Die Konzentration auf die Monate Mai und Juni diesen Jahres deutet das Ausmaß des Problems an. Wie die Spuren von Graffiti an vielen Kirchen zeigen, hat das Phänomen Christianophobie viele Ursprünge und Gesichter. Was die Brände angeht, ist richtig, dass es ebenso technische Defekte und Brände aus Unachtsamkeit gibt. Im Grunde ist aber jeder Kirchenbrand einer aus Unachtsamkeit. Denn eigentlich sollten Gebäude wie die Kathedralen Frankreichs – ebenso wie Kirchen in aller Welt – einen besonderen Schutz und allgemeinen Respekt erfahren, die allzu große Nachlässigkeit im Umgang mit ihnen verhindert.

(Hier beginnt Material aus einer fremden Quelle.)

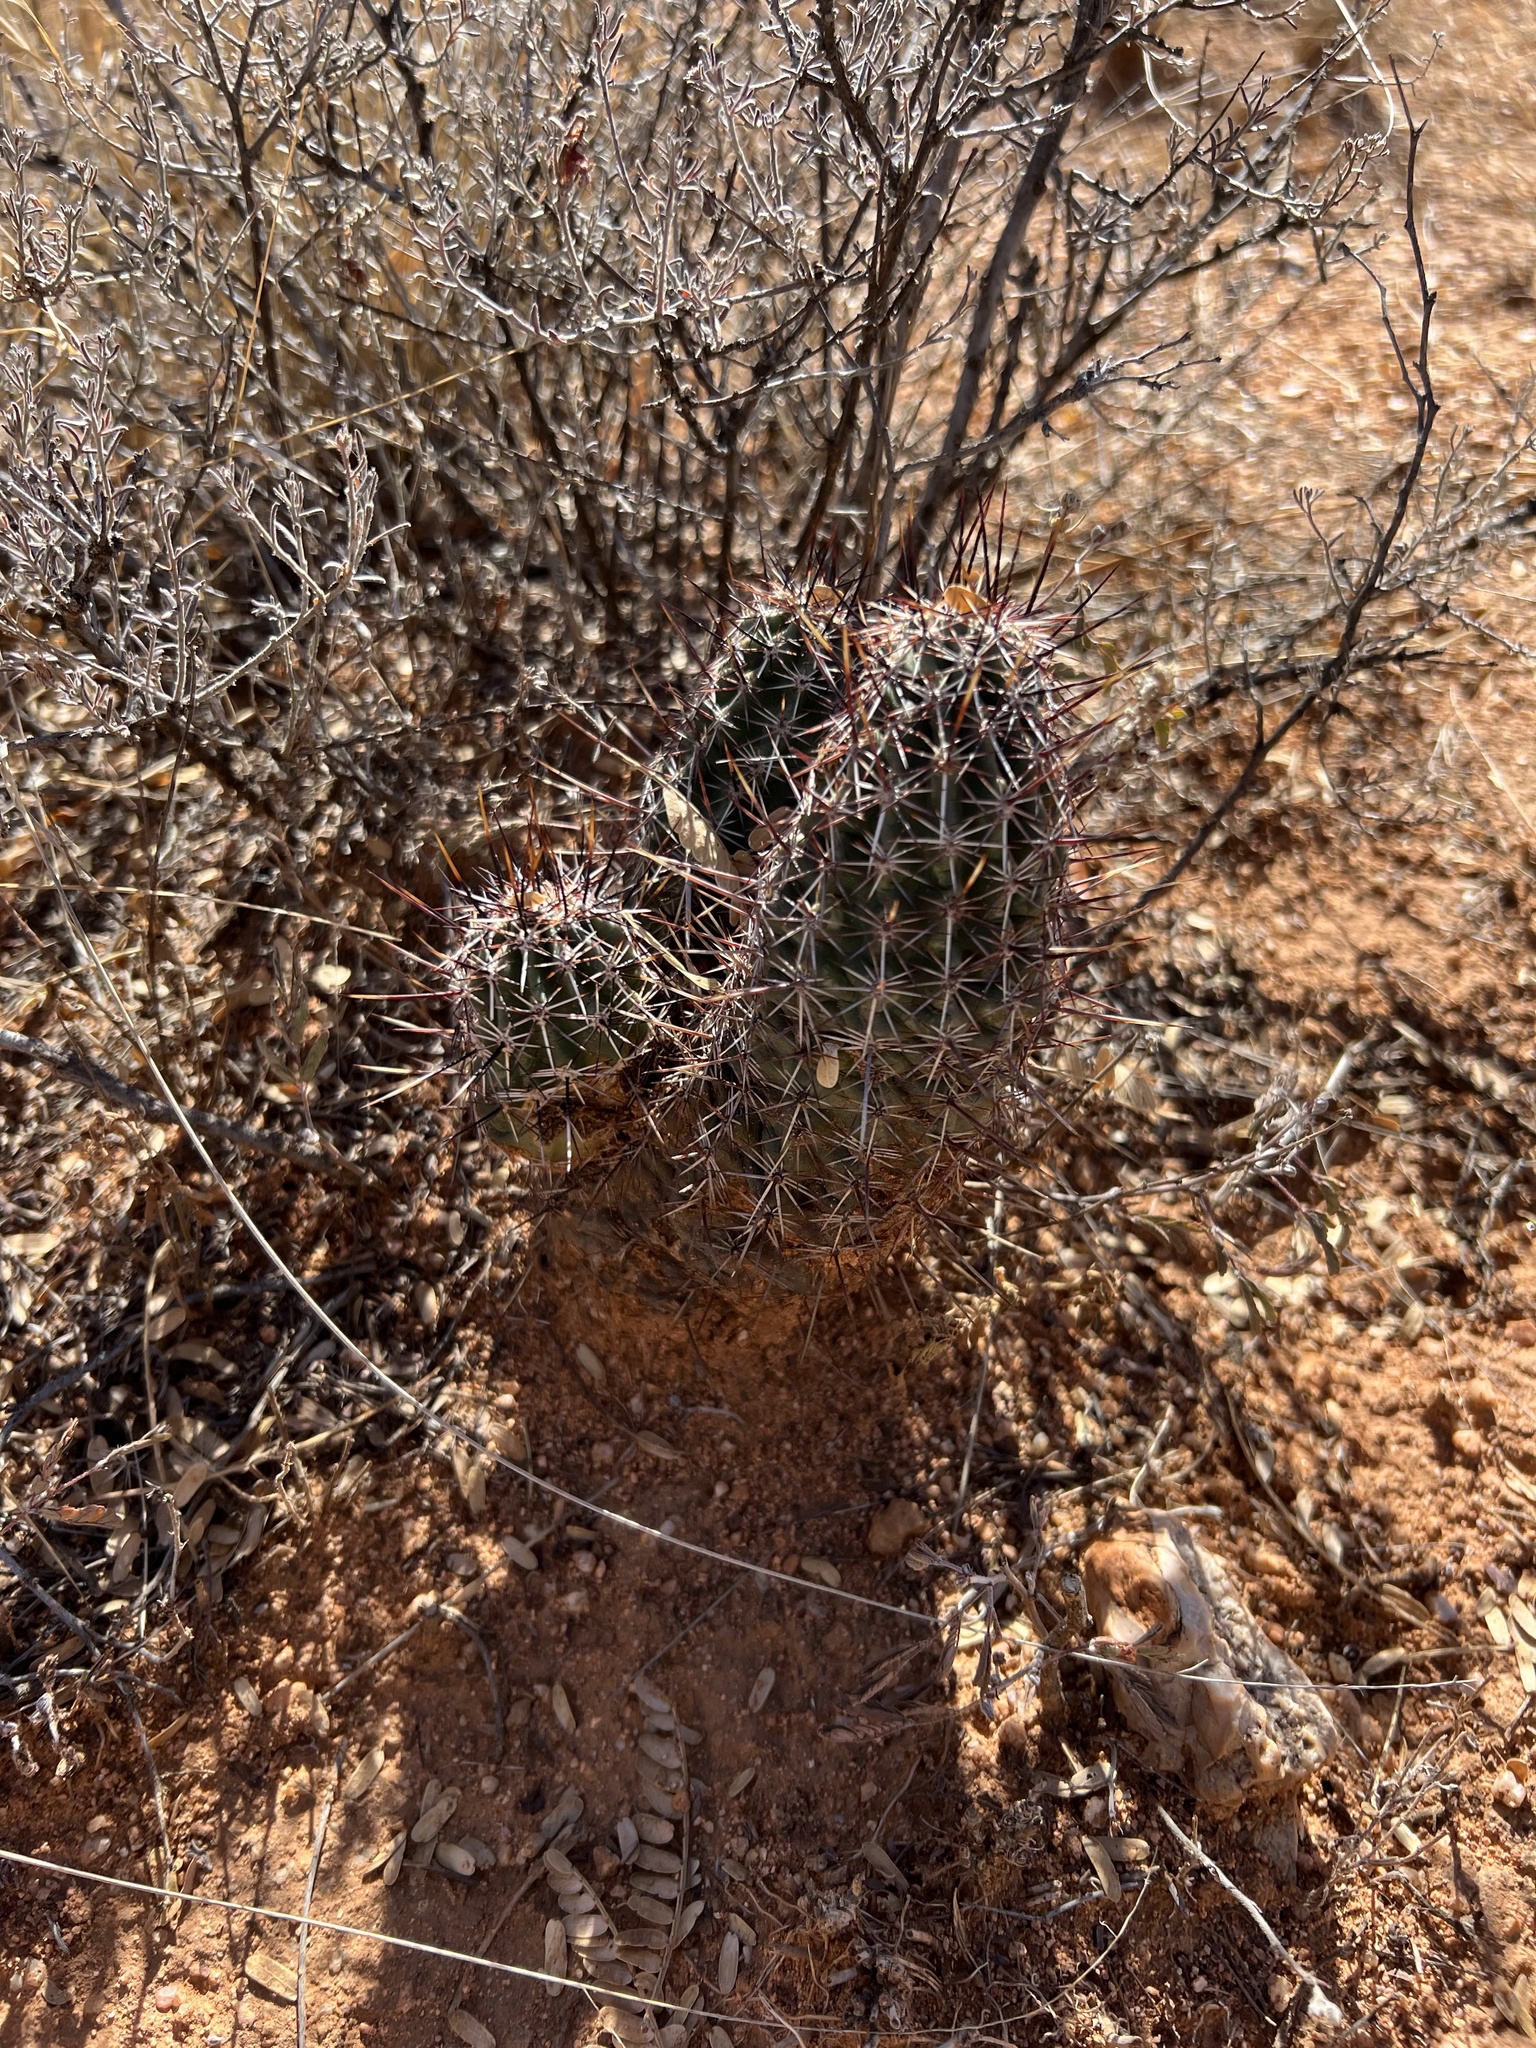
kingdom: Plantae
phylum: Tracheophyta
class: Magnoliopsida
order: Caryophyllales
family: Cactaceae
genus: Echinocereus
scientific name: Echinocereus fasciculatus
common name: Bundle hedgehog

Man muss übrigens nicht so weit in die Ferne schweifen, um Angriffe auf Kirchen zu finden. Am 29. August 2018 bewarfen einige Jugendliche unter »Allahu akbar«-Rufen die Kreuzberger evangelische Simeon-Kirche mit Steinen. Ein Fenster ging zu Bruch. Bezeichnenderweise befand sich hinter der eingeworfenen Fensterscheibe außerdem die sogenannte »Flüchtlingskirche«, laut Eigenaussage ein »Ort des Ankommens« für Migranten. Frei nach Ludwig Eckardt und Johann Gottlieb Fichte könnte man sagen: Das »Nicht-Ich« wirft hier schon wieder die Fenster ein.